Source texts of formatted documents
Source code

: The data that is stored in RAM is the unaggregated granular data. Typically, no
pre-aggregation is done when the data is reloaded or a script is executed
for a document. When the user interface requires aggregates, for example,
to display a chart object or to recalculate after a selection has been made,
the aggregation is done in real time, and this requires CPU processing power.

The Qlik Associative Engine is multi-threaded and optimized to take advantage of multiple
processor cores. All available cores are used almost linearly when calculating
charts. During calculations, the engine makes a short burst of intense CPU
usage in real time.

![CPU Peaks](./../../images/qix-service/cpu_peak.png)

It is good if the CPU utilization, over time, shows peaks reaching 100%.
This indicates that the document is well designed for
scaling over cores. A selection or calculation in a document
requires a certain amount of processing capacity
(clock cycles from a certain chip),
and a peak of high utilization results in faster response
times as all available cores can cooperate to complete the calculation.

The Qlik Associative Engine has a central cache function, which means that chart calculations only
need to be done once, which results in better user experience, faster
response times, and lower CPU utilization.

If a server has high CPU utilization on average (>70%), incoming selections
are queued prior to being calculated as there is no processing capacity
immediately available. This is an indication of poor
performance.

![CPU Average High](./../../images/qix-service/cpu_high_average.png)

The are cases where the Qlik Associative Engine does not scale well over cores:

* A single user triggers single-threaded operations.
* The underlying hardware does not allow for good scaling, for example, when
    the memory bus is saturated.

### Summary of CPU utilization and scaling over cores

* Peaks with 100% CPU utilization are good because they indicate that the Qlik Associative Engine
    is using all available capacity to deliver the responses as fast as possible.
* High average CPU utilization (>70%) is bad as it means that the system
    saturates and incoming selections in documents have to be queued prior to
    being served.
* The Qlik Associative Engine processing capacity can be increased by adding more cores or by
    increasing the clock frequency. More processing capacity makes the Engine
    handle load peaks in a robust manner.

- _Task statement_:
Output the source text of every entry above verbatim, line for line.

- _Task result_:
Source code

: The data that is stored in RAM is the unaggregated granular data. Typically, no
pre-aggregation is done when the data is reloaded or a script is executed
for a document. When the user interface requires aggregates, for example,
to display a chart object or to recalculate after a selection has been made,
the aggregation is done in real time, and this requires CPU processing power.

The Qlik Associative Engine is multi-threaded and optimized to take advantage of multiple
processor cores. All available cores are used almost linearly when calculating
charts. During calculations, the engine makes a short burst of intense CPU
usage in real time.

![CPU Peaks](./../../images/qix-service/cpu_peak.png)

It is good if the CPU utilization, over time, shows peaks reaching 100%.
This indicates that the document is well designed for
scaling over cores. A selection or calculation in a document
requires a certain amount of processing capacity
(clock cycles from a certain chip),
and a peak of high utilization results in faster response
times as all available cores can cooperate to complete the calculation.

The Qlik Associative Engine has a central cache function, which means that chart calculations only
need to be done once, which results in better user experience, faster
response times, and lower CPU utilization.

If a server has high CPU utilization on average (>70%), incoming selections
are queued prior to being calculated as there is no processing capacity
immediately available. This is an indication of poor
performance.

![CPU Average High](./../../images/qix-service/cpu_high_average.png)

The are cases where the Qlik Associative Engine does not scale well over cores:

* A single user triggers single-threaded operations.
* The underlying hardware does not allow for good scaling, for example, when
    the memory bus is saturated.

### Summary of CPU utilization and scaling over cores

* Peaks with 100% CPU utilization are good because they indicate that the Qlik Associative Engine
    is using all available capacity to deliver the responses as fast as possible.
* High average CPU utilization (>70%) is bad as it means that the system
    saturates and incoming selections in documents have to be queued prior to
    being served.
* The Qlik Associative Engine processing capacity can be increased by adding more cores or by
    increasing the clock frequency. More processing capacity makes the Engine
    handle load peaks in a robust manner.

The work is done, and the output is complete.